_AUFGABE_:
Nimm den Text über Tansania nach seinem letzten Satz wieder auf und schreibe ihn weiter.

──────── TEXTAUSZUG ────────

Mit dem Ende der Covid-Krise hat sich der Tourismus momentan sehr positiv entwickelt.

Mit Sansibar, der Serengeti und dem Kilimandscharo ist Tansania eines der spannendsten afrikanischen Länder für den Tourismussektor. Dann die Landwirtschaft. Tansania verfügt über riesige Flächen, die noch nicht bewirtschaftet sind. Wir hoffen natürlich, dass nachhaltige Landwirtschaft hier zum Zuge kommen kann. 70 Prozent der Bevölkerung sind in der Landwirtschaft tätig. Die Industrieproduktion ist in Tansania noch kaum ausgebaut. Hier sollte für die Zukunft in Ausbildung investiert werden, damit nicht weiterhin Maschinen und Ersatzteile aus China oder Europa importiert werden müssen.

Unter den jungen Leuten ist insgesamt eine Aufbruchstimmung zu spüren.

Die Leute sind sehr wissbegierig. Gleichzeitig sind viele tansanische Lebensweisen sehr nachhaltig und sollten nicht der Globalisierung geopfert werden. Zum Beispiel die traditionelle Lehmbauweise. In Europa feiert das Lehmhaus ja gerade ein Comeback als ökologisch und gesundheitlich nachhaltige Alternative zum Steinhaus.

Was rätst Du Investoren, die in Tansania investieren wollen?

──────── ROHDATEN ────────

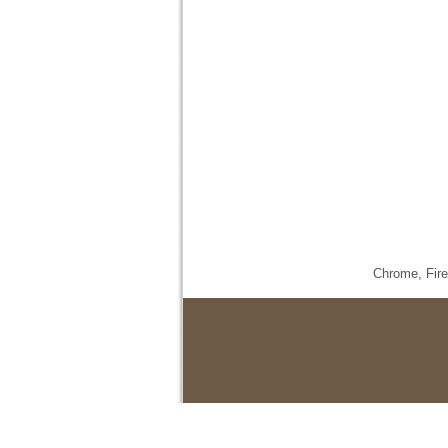
Chrome,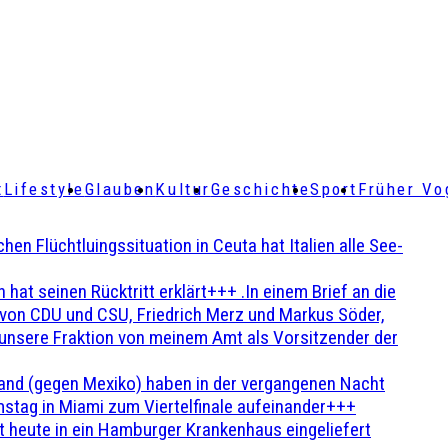
t
Lifestyle
Glauben
Kultur
Geschichte
Sport
Früher Vo
Flüchtluingssituation in Ceuta hat Italien alle See-
t seinen Rücktritt erklärt+++ .In einem Brief an die
en von CDU und CSU, Friedrich Merz und Markus Söder,
 unsere Fraktion von meinem Amt als Vorsitzender der
and (gegen Mexiko) haben in der vergangenen Nacht
stag in Miami zum Viertelfinale aufeinander+++
 heute in ein Hamburger Krankenhaus eingeliefert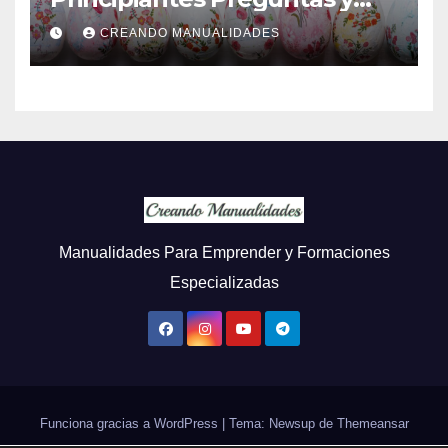
Respuestas
CREANDO MANUALIDADES
Manualidades Para Emprender y Formaciones
Especializadas
Funciona gracias a WordPress
|
Tema: Newsup de
Themeansar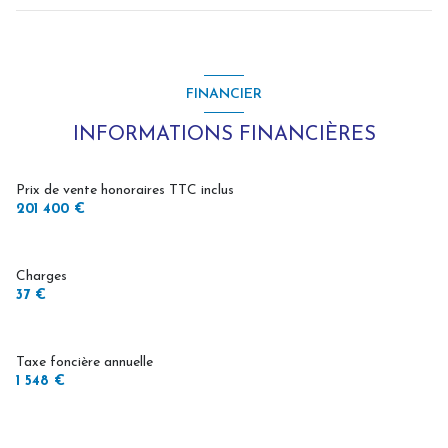
FINANCIER
INFORMATIONS FINANCIÈRES
Prix de vente honoraires TTC inclus
201 400 €
Charges
37 €
Taxe foncière annuelle
1 548 €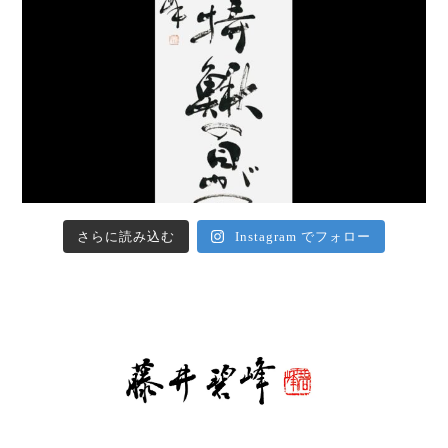
さらに読み込む
Instagram でフォロー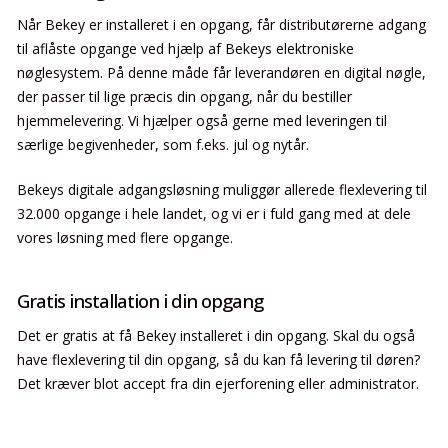
Når Bekey er installeret i en opgang, får distributørerne adgang
til aflåste opgange ved hjælp af Bekeys elektroniske
nøglesystem. På denne måde får leverandøren en digital nøgle,
der passer til lige præcis din opgang, når du bestiller
hjemmelevering. Vi hjælper også gerne med leveringen til
særlige begivenheder, som f.eks. jul og nytår.
Bekeys digitale adgangsløsning muliggør allerede flexlevering til
32.000 opgange i hele landet, og vi er i fuld gang med at dele
vores løsning med flere opgange.
Gratis installation i din opgang
Det er gratis at få Bekey installeret i din opgang. Skal du også
have flexlevering til din opgang, så du kan få levering til døren?
Det kræver blot accept fra din ejerforening eller administrator.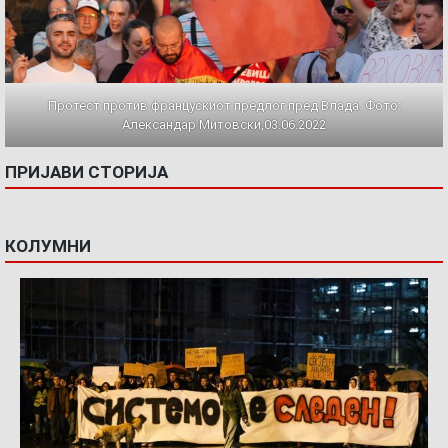
Протест против францускиот предлог пред Влада. Фото:
Александар Митовски,03.06.2022
ПРИЈАВИ СТОРИЈА
КОЛУМНИ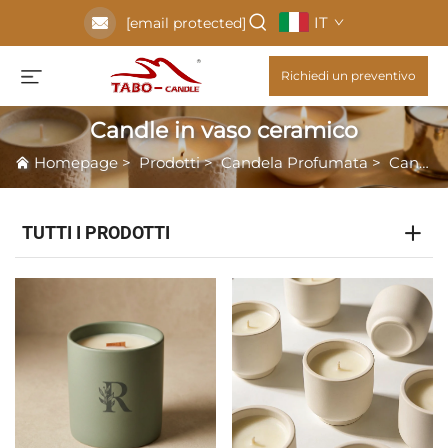
IT
[email protected]
Richiedi un preventivo
Candle in vaso ceramico
Homepage
>
Prodotti
>
Candela Profumata
>
Candle in vaso ceramico
TUTTI I PRODOTTI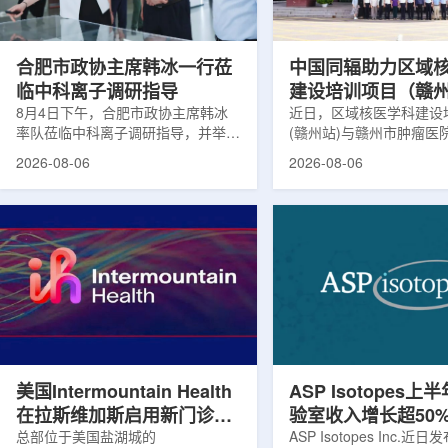
请求进行，重点评估该国癌症防控能
情况进行评估。结果显示
力和实际需求。6月9日至11日，专
神病患者中，β-淀粉样蛋白
家组访...
合肥市政协主席韩冰一行莅
中国同辐助力区域
临中科离子调研指导
建设培训项目（赣
8月4日下午，合肥市政协主席韩冰
赣州市肿瘤医院核
近日，区域核医学科建设
率队莅临中科离子调研指导，并举行
(赣州站)与赣州市肿瘤医
高质量建设项目同
座谈交流。市人大常委会副主任雍凤
疗高质量建设项目在赣州
2026-08-06
2026-08-06
山，市政协秘书长苏祥、市产投集团
同步启动。中华医学会核
董事长江鑫、市政协教科卫体委主任
家组以及中国同辐、原子
张晓峰、市工信局副局长郭梅参加。
表到院开展调研交流，江
中国科学院合肥物质科学研究院副院
医疗机构200余名医务人
长宋云涛，中科离子董事长刘璐，总
动仪式由赣州市肿瘤医院
经理陈永华，副总经理丁开忠、李
任杨传盛主持。赣州市卫
俊、光若怀陪同。韩冰一行详细了解
会副主任傅伟、中华医学
中科离子产业布局、经营情况，重点
会主任委员汪静、赣州市
围绕核医疗及高端装备关键技术突
委书记黄兴伟出席并致辞
破、成果转化落地及产业化发展等方
示，核医学在肿瘤等重大疾病
面开...
美国Intermountain Health
ASP Isotopes上
在拉斯维加斯启用新门诊诊
验室收入增长超50
所，配置PET/CT和直线加
总部位于美国盐湖城的
素浓缩设施推进商
ASP Isotopes Inc.近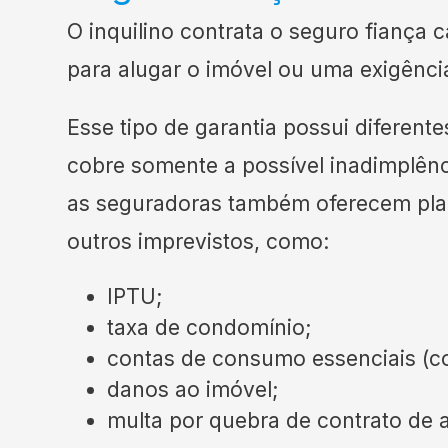
O inquilino contrata o seguro fiança 
para alugar o imóvel ou uma exigência
Esse tipo de garantia possui diferente
cobre somente a possível inadimplênci
as seguradoras também oferecem pla
outros imprevistos, como:
IPTU;
taxa de condomínio;
contas de consumo essenciais (con
danos ao imóvel;
multa por quebra de contrato de a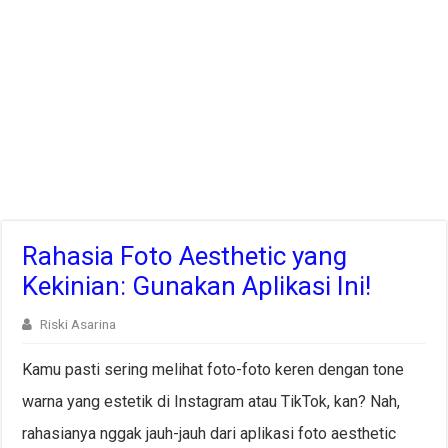
Rahasia Foto Aesthetic yang
Kekinian: Gunakan Aplikasi Ini!
Riski Asarina
Kamu pasti sering melihat foto-foto keren dengan tone
warna yang estetik di Instagram atau TikTok, kan? Nah,
rahasianya nggak jauh-jauh dari aplikasi foto aesthetic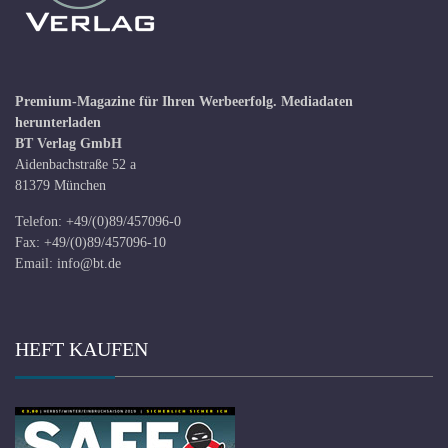
Premium-Magazine für Ihren Werbeerfolg.
Mediadaten
herunterladen
BT Verlag GmbH
Aidenbachstraße 52 a
81379 München
Telefon: +49/(0)89/457096-0
Fax: +49/(0)89/457096-10
Email:
info@bt.de
HEFT KAUFEN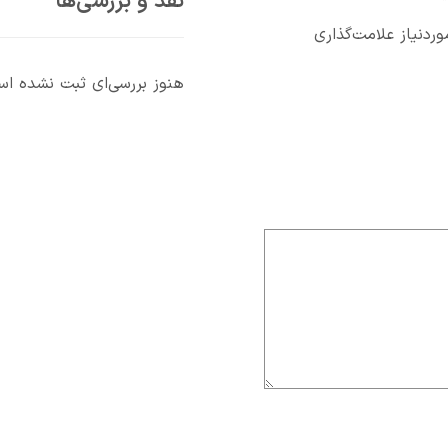
نقد و بررسی‌ها
دنیاز علامت‌گذاری
هنوز بررسی‌ای ثبت نشده ا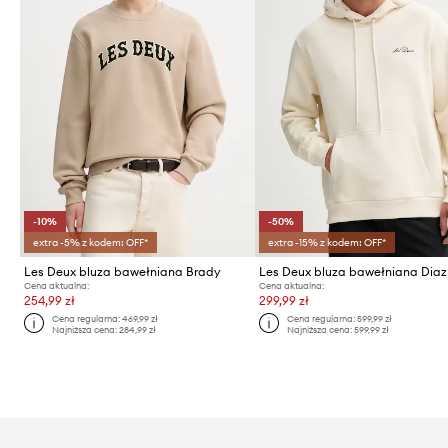
-10%
-50%
extra -5% z kodem: OFF*
extra -15% z kodem: OFF*
Les Deux bluza bawełniana Brady
Les Deux bluza bawełniana Diaz
Cena aktualna:
Cena aktualna:
254,99 zł
299,99 zł
Cena regularna:
469,99 zł
Cena regularna:
599,99 zł
Najniższa cena:
284,99 zł
Najniższa cena:
599,99 zł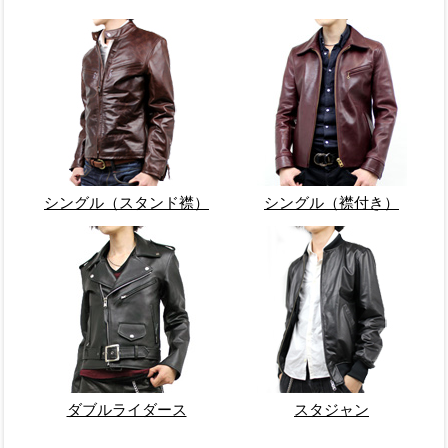
シングル（スタンド襟）
シングル（襟付き）
ダブルライダース
スタジャン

────────

_ANTWORT_:
Johanna Omere: Unter der momentanen Regierung von Samia Suluhu werden Investitionen sehr stark gefördert. Das Tanzania Investment Center ist ganz stark ausgebaut worden. Es gibt Incentives für Investoren, z.B. in Form von Steuererleichterungen. Gerade auch aus Deutschland sind viele größere Firmen hier.

Starke Digitalisierung

In den letzten Jahren ist sehr viel digitalisiert worden, gerade im Bereich eGovernment. Alle Anmeldungen und Steuern sind inzwischen online, Zahlungen laufen nicht mehr in bar sondern mit einer Kontrollnummer über die Bank. Das hat sehr zur Transparenz beigetragen und geschäftliche Abläufe effizienter gemacht. Die Zusammenarbeit mit einer anerkannten lokalen Kanzlei kann zusätzlich Problemen vorbeugen.

Generell rate ich dazu, mit tansanischen Partnern zusammenzuarbeiten. Für Deutschland ist die Deutsche Auslandshandelskammer ein guter Ansprechpartner, die hier sehr stark vertreten ist, Türen öffnen und die richtigen Kontakte herstellen kann. Auch das österreichische Konsulat stellt jederzeit gerne Kontakte her.

In Deutschland ist Gleichberechtigung am Arbeitsplatz nach wie vor ein großes Thema. Wie nimmst Du Deine Rolle als Frau und Unternehmerin in der tansanischen Gesellschaft wahr?

Johanna Omere: Die Dynamik zwischen den Geschlechtern ist hier anders als in Europa. Auf dem Land sah ich durchaus ein Ungleichgewicht. In der Stadt hingegen ist es total verpönt für eine Frau, nicht zu arbeiten oder unternehmerisch tätig zu sein. Der Grund ist aus meiner Sicht, ganz banal, dass sich auch ärmere Stadtfamilien eine Haushaltshilfe vom Land leisten können. Daraus ergibt sich die Verpflichtung der Ehefrau, selbst arbeiten zu gehen. Als Frau Unternehmerin zu sein ist hier wirklich das normalste der Welt.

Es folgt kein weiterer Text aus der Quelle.